江继莘收拾的动作放缓,迟疑了下,抬起眼皮看陆简阳跃跃欲试。“好。”
攀岩比赛早晨八点开始报名,陆简阳定了七点闹钟,睡醒后踢着拖鞋去隔壁喊江继莘。
陆简阳打开门进去,江继莘正戴着耳机躺在睡床上,呼吸绵长均匀,随着门透进来的那缕光线,散在枕头上发丝呈现出漂亮的深蓝色。陆简阳眨了下眼,背身关上房门。
拉了窗帘的室内十分昏暗,陆简阳依靠两人房间相似的格局,准确无误摸到江继莘床上。他顺手拎起床头柜上的摆件,准备塞进被窝把人激醒。
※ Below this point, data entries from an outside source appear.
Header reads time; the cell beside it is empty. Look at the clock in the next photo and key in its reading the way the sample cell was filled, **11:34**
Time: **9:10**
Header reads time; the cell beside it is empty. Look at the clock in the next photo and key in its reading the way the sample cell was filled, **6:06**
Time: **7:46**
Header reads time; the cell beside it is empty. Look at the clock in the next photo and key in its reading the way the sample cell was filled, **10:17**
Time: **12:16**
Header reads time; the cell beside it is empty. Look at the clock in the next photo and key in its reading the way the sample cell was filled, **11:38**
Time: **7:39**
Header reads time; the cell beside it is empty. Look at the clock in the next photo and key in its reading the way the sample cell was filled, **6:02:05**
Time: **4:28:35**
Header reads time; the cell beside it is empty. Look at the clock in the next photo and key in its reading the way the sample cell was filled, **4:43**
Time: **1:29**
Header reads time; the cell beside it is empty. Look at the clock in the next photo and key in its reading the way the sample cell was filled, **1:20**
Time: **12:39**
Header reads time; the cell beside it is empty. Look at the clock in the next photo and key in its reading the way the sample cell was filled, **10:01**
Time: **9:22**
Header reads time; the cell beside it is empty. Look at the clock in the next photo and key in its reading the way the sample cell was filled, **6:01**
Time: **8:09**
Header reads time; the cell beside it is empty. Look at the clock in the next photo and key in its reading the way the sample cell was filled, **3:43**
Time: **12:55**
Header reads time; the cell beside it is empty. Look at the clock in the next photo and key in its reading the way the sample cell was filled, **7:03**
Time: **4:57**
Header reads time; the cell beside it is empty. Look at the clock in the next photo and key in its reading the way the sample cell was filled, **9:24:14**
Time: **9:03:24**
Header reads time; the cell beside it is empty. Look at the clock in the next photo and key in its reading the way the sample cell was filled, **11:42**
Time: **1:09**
陆简阳刚拎起小兔子圆雕,一弯腰,被子裏猝不及防探出手臂搂住陆简阳腰往前拉。
陆简阳出其不意摔进了一个带着热气的怀裏,江继莘紧接着将人搂进被窝,为他把被子盖好。
“你醒了啊……”陆简阳偷鸡不成蚀把米,躺在江继莘怀裏非常不自在。“你松手,我要起来。”
“嗯。”江继莘闭着眼睛答应。
陆简阳:“……”
“畜生,你别光嗯,你倒是松啊!”陆简阳忍不住掰扯他的手。
江继莘又抱得更紧,任由他反抗不为所动,把脸深深埋进陆简阳后颈,嗅了一下他的腺体。
陆简阳的腺体被这么一调戏,当即有了反应,开始发热颤动起来。
“你别乱闻。”陆简阳窝在他怀裏,侧着脸避开,低低道:“很奇怪。”
“嗯。”江继莘刚睡醒,声音有些低沈。“那我给你舔舔。”
陆简阳瞪大眼睛,不顾信息素的诱惑暴躁推他。“你别总想占我便宜!赶紧给我起来!我要去攀岩,我要夺冠。”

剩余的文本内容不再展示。